The point is that plt.savefig() wants to have an object as first argument that looks like an object that actually represents a real file in the file system. StringIO provides such an object, but -- under the hood -- writes data to a buffer in the heap of the current process, and reads it from there again if requested.

Reading/writing small portions of data via StringIO takes nanoseconds or microseconds, whereas the interaction with the file system usually is orders of magnitudes slower.

Now, don't get me wrong: usually, the file system is fast enough, and an operating system has its own techniques to make file system interaction as fast as possible. The real question is, as stated before: do you need the image data persisted? If you don't care about accessing this image data at some point later on, then do not involve the file system. This is what the creators of the three snippets you show decided.

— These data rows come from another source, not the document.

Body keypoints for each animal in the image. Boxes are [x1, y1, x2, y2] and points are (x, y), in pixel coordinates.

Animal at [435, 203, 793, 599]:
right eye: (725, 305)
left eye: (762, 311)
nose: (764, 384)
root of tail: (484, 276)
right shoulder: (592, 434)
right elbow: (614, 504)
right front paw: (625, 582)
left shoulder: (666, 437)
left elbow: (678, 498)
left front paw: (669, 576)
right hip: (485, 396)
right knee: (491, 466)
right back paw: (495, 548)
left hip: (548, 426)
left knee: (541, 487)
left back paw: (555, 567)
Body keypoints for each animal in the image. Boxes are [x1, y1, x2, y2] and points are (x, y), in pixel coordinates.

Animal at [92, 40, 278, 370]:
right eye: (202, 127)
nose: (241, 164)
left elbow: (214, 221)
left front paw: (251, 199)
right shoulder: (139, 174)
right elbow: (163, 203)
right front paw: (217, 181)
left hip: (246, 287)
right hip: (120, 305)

Replacing real file system interaction with StringIO for performance reasons might be a very very valid decision. However, in your web application there surely are other bottlenecks. For instance, using StringIO may reduce the request-response latency by let's say 5 ms. But does this actually matter considering network latencies of 100 ms? Also, remember that a serious web application should better not be bothered with sending large file contents -- these are better served with a well-established web server which can also make use of the sendfile() system call. In this case, it might again be better performance-wise to let matplotlib write the file to the file system and then tell your web server (via an X-Sendfile header) to do the rest. So, performance is a complicated topic might not be the strongest argument. But only you know your requirements!

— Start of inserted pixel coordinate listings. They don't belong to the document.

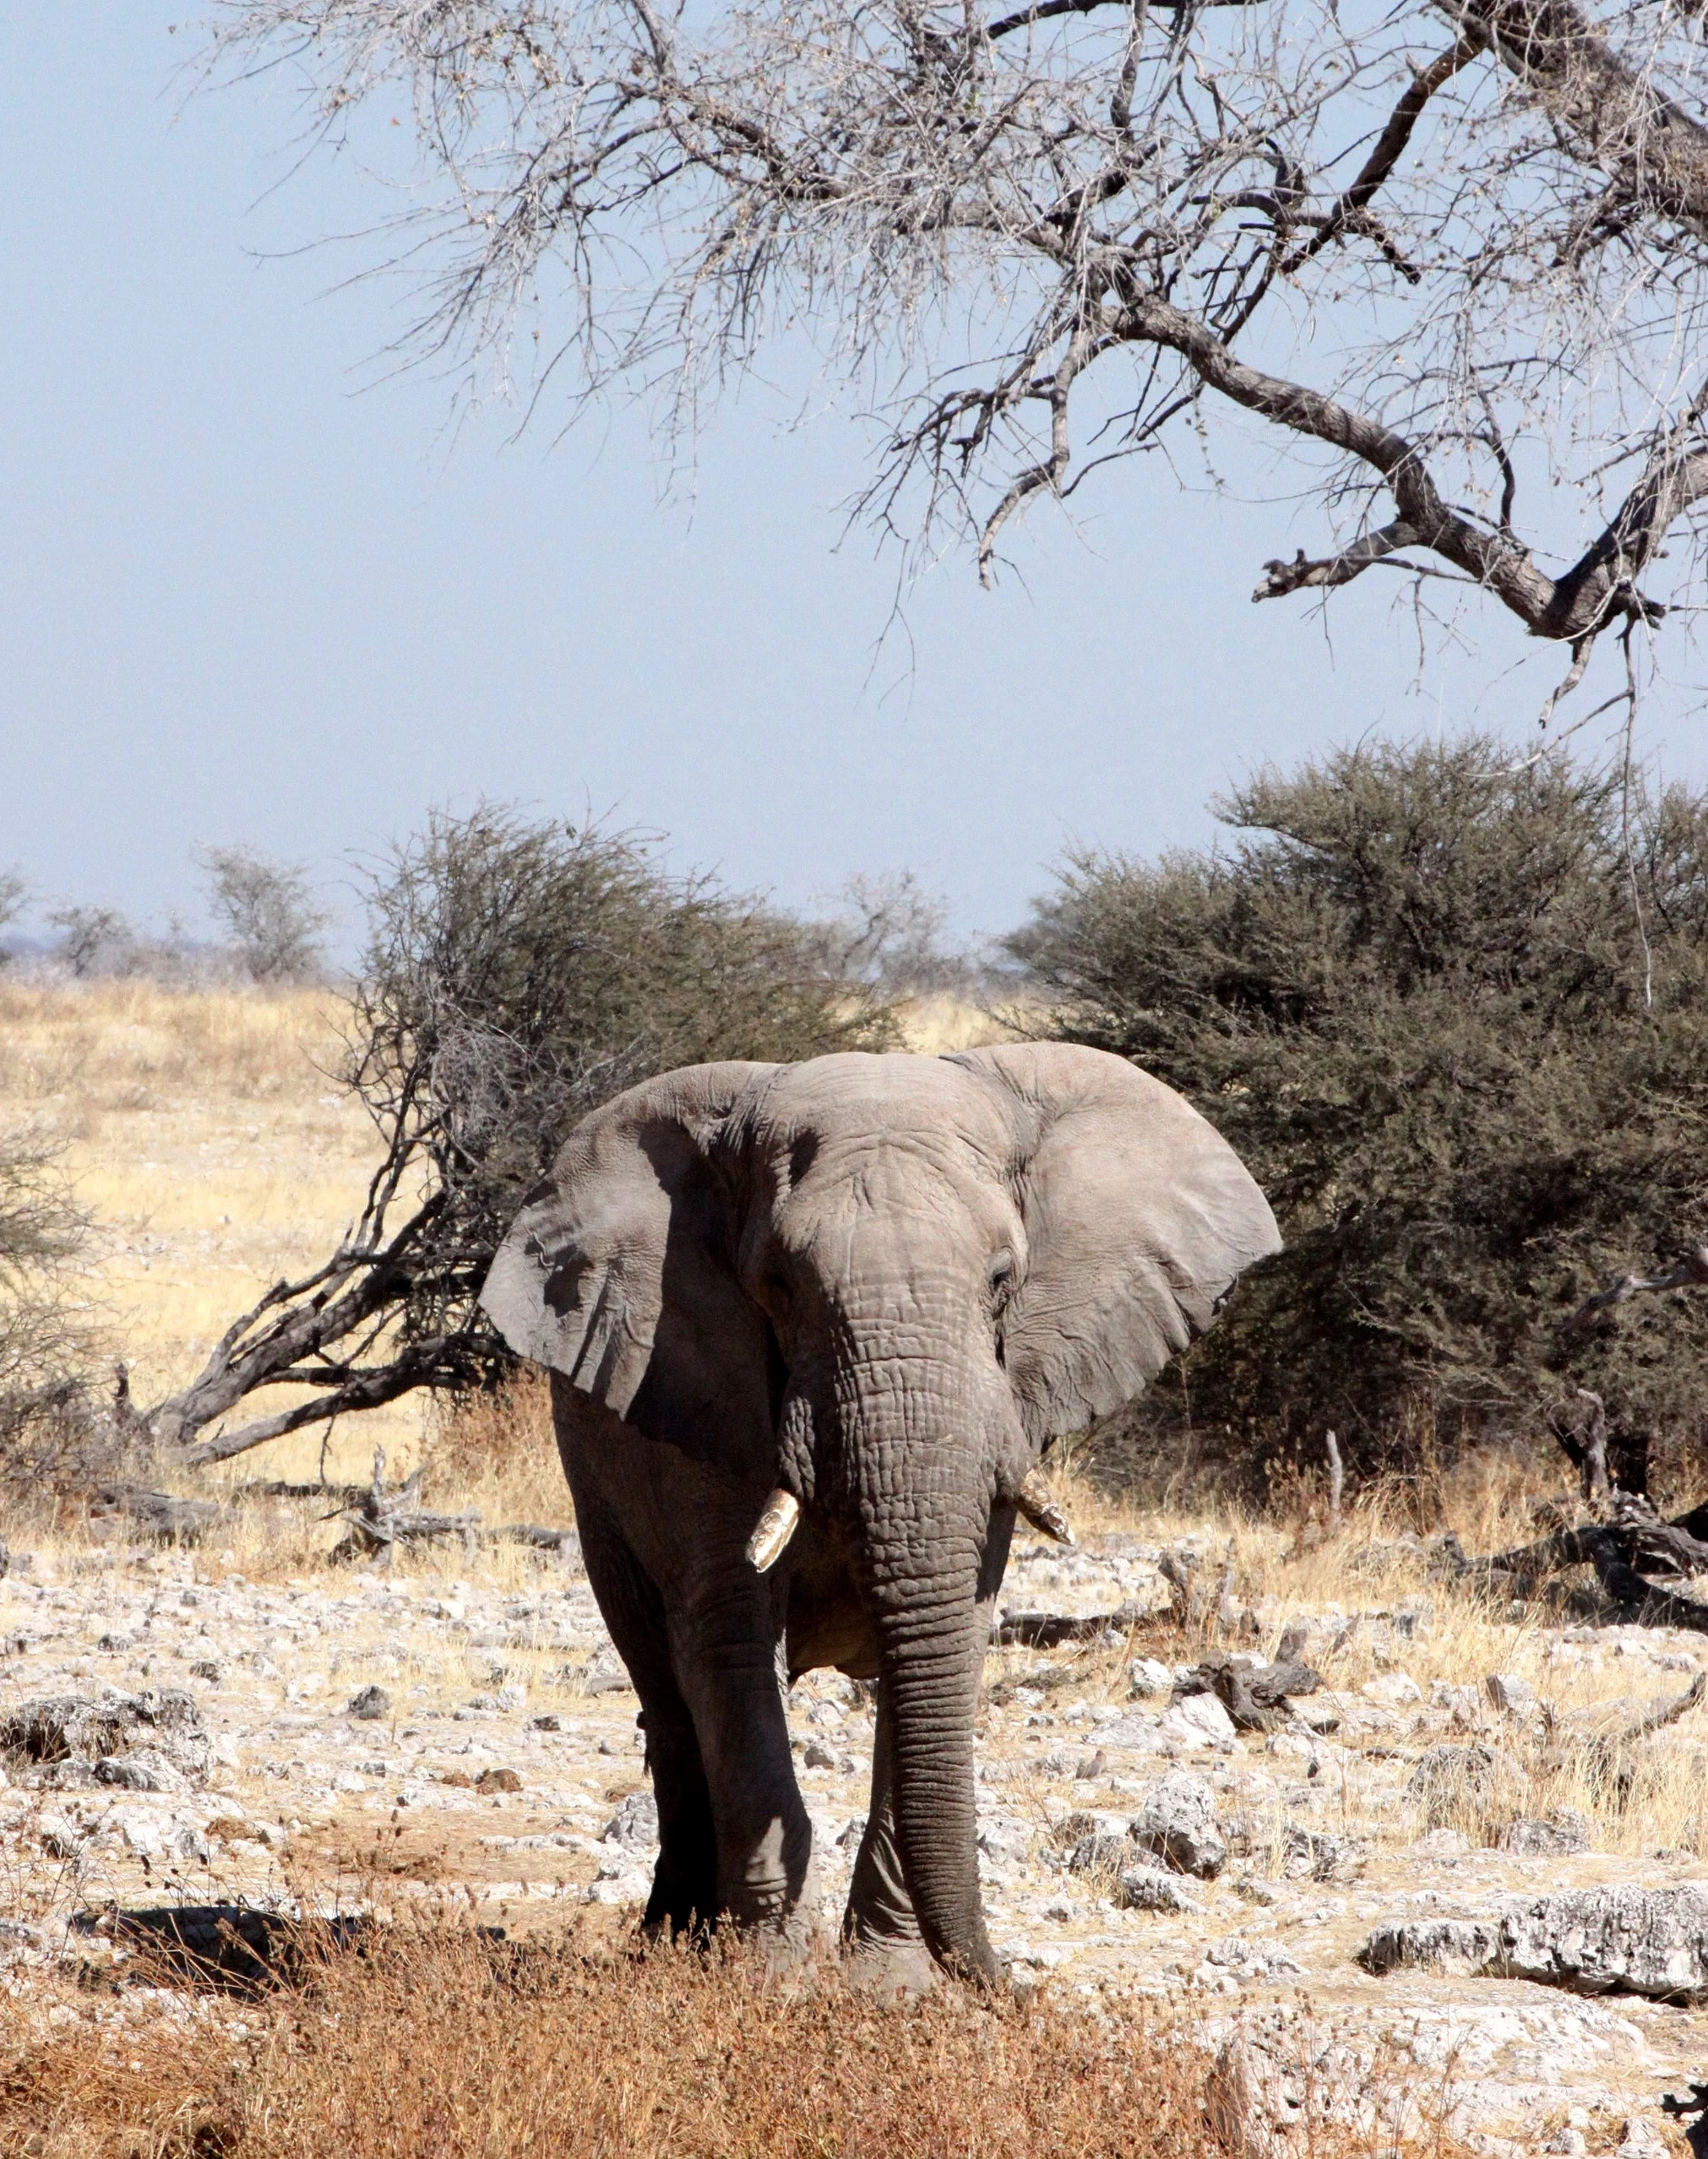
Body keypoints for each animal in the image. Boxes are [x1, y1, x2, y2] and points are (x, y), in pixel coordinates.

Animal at [479, 1042, 1279, 1984]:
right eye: (778, 1284)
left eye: (1003, 1280)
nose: (1005, 1986)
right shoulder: (696, 1384)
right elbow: (729, 1638)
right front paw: (770, 1981)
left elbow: (950, 1638)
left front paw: (890, 1990)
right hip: (596, 1491)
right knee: (667, 1693)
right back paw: (673, 1938)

is there any significance to the use of seek plus read, vs. getvalue, or do these do essentially the same thing

Essentially the same thing. Does not make a conceptual difference, does not make a (significant) performance difference.

what governs the choice among approaches for what is returned: a tuple vs. html.format vs. a Response (with make_response); and, finally

No definite answer. There are many ways to get data to the client. There is no "correct" approach, just better or worse. Which approach to take best strongly depends on the web framework. With Flask, make_response() is the canonical way for creating a response object. html.format() might have some advantages I am not aware of -- you need to read about this yourself! But, read on, I think there is a method built into Flask which perfectly fits your scenario.

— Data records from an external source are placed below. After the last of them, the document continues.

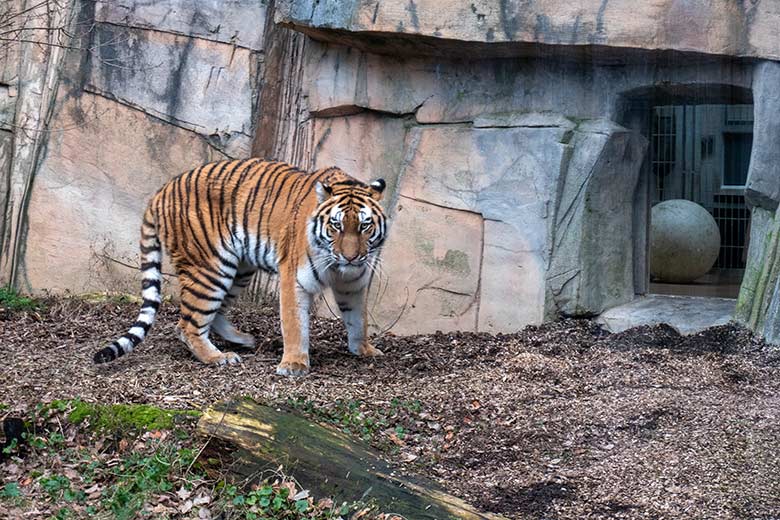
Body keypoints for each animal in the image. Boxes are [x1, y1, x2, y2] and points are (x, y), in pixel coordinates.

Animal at [93, 156, 388, 376]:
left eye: (364, 226)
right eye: (336, 225)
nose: (350, 257)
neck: (339, 268)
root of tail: (161, 190)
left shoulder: (353, 284)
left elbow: (358, 319)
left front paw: (364, 350)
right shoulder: (294, 279)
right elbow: (295, 323)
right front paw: (293, 364)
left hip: (239, 268)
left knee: (214, 312)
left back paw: (242, 339)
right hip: (210, 267)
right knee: (187, 324)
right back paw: (218, 357)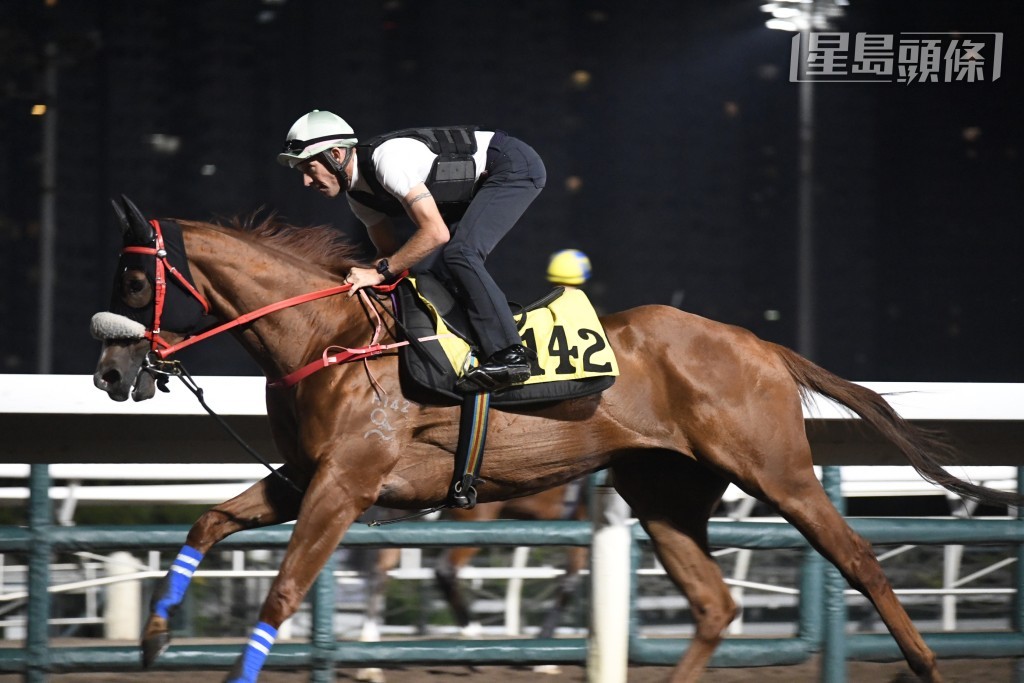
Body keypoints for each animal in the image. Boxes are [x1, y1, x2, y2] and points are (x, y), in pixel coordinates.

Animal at [92, 194, 1019, 679]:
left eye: (134, 280)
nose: (108, 372)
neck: (330, 337)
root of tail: (759, 344)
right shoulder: (303, 470)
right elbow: (207, 520)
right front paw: (155, 634)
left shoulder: (345, 482)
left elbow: (283, 591)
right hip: (663, 492)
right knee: (715, 603)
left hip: (777, 471)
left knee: (859, 559)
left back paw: (926, 665)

why do some approaches set the Content-type explicitly, while others set the encoding (to 'base64')?

There are proper and improper ways to send files to browsers via HTTP. Generally, an HTTP response should contain certain headers (also see What HTTP response headers are required). Just for your understanding, you might want to read about these details. Surely, binary data needs to be encoded with an encoding the client understands, and the encoding must be clarified in the response header. Also, a proper HTTP response should contain a MIME type (content type). The methods you have presented seem to not really take control of one or the other (no offense, quick & dirty examples often focus more on one thing than on the other).

I think you really should use Flask's send_file method which takes care of some important things for you. There are a couple of arguments to this method. I would explicitly define the MIME type via mimetype. The first argument can be a file-like object, so a StringIO object works fine. However, in this case you need to do seek(0) before:

Make sure that the file pointer is positioned at the start of data to send before calling send_file().

The following two approaches are semantically elegant (in my opinion) and should take proper care of encoding the file contents and setting HTTP response headers:

from flask import send_file 

1)

f = StringIO.StringIO()
plt.savefig(f, format='png', dpi=300)
f.seek(0)
send_file(f, mimetype='image/png')

2)

plt.savefig('image.png', dpi=300)
send_file('image.png', mimetype='image/png')

In the second case your webserver (e.g. nginx) can, if properly configured, transmit the file for you.